Edward James, owner of a high end hair salon of the same name  in his premises in Westminster
Edward James, who owns three hair salons in south-west London, is spending more on training and development © Charlie Bibby/FT

Edward James, who owns three hair salons in south-west London, employs 75 people and is keen to focus on retaining staff. He is spending more on training and development. “It’s all very well paying people a higher salary,” he says, “but we need to upskill people.”

After Brexit, he has seen a drop off in European applicants, adding that the industry is notoriously bad for “burning through staff” and that the number of hairdressing trainees has plummeted.

He is also unable to sponsor staff from other countries because hairdressing in the UK is not considered “skilled” work, which contrasts with countries such as New Zealand and Australia, where hairstyling qualifications are a legal requirement.

For now his salons are well staffed, and James says he makes sure he spends time at all three sites: “I know everyone who works for me,” he says. Salon trainees attend courses at local colleges, topped up with more in-house training due to the “huge difference” in the standards between colleges.

Beck says that meeting the challenges of skills shortages “is going to be really tough” for small and medium-sized businesses.

Eric Chevée, vice-president for France’s Confédération des Petites et Moyennes Entreprises (Confederation of Small and Medium-sized Enterprises) agrees, saying that in France, two-thirds of SMEs are struggling to hire.
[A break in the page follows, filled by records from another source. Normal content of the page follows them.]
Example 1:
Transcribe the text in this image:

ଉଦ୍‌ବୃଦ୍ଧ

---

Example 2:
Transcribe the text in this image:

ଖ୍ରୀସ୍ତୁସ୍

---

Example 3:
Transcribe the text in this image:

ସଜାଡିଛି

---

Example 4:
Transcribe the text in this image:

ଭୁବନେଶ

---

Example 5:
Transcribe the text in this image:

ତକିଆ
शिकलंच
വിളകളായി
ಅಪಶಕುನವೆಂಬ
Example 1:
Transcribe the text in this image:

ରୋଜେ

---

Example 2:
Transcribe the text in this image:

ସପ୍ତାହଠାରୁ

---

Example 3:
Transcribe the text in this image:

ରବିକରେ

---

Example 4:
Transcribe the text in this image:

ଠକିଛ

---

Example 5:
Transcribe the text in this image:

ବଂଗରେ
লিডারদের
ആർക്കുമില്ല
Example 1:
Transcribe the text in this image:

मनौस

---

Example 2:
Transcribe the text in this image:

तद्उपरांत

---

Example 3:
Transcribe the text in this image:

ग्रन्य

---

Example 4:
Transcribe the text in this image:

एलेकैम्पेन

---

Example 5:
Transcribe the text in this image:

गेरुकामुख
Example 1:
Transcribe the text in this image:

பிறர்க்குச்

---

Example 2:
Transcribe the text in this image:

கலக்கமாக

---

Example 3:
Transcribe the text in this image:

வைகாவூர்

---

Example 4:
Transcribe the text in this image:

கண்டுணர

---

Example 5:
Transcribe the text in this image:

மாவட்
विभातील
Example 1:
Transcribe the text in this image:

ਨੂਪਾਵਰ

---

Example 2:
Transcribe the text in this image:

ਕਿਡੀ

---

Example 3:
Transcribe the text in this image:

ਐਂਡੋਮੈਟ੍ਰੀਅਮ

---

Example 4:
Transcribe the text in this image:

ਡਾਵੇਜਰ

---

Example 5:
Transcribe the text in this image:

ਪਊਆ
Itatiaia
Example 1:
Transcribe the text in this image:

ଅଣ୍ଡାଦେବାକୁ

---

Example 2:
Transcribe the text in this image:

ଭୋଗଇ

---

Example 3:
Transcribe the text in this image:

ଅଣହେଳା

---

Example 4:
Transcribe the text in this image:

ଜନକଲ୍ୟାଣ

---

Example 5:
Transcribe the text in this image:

The pandemic has worsened existing labour shortages in sectors across Europe such as IT, construction and healthcare. Hotels and restaurants in France lost about 237,000 employees between February 2020 and 2021, according the French labour ministry’s Directorate for Research, Studies and Statistics.

Striking a balance

Pay rises and other benefits are on offer to attract and keep hospitality workers. “It’s necessary to adapt the working hours, increase salaries and to make students want to join hotel schools,” says Julia Rousseau, founder of recruitment consultancy Ethique RH.

Spending time away from work during lockdowns made many workers with unsociable hours start questioning their routines, Rousseau believes. She has helped many chefs and kitchen assistants to change their lives and among those who stay in the industry, many are drawn to “dark kitchens” where food is cooked for delivery only, with a predictable number of orders.

In Paris, increasing numbers of high-end restaurants are closing on Saturdays and Sundays. Others are operating reduced hours or are using different teams for lunch and evening shifts.

Michelin-starred chef Guy Savoy was already closing his eponymous restaurant for two and a half days a week before the pandemic, in order to allow his staff to rest, and believes this practice, plus the wages he offers and the strength of his brand, have helped him hold on to them.

“It makes more sense to close an extra day and to keep the same team,” he says. But he acknowledges that not all businesses can afford this. A longer-term solution? “The education system needs to emphasise that manual occupations are as important as academic professions.”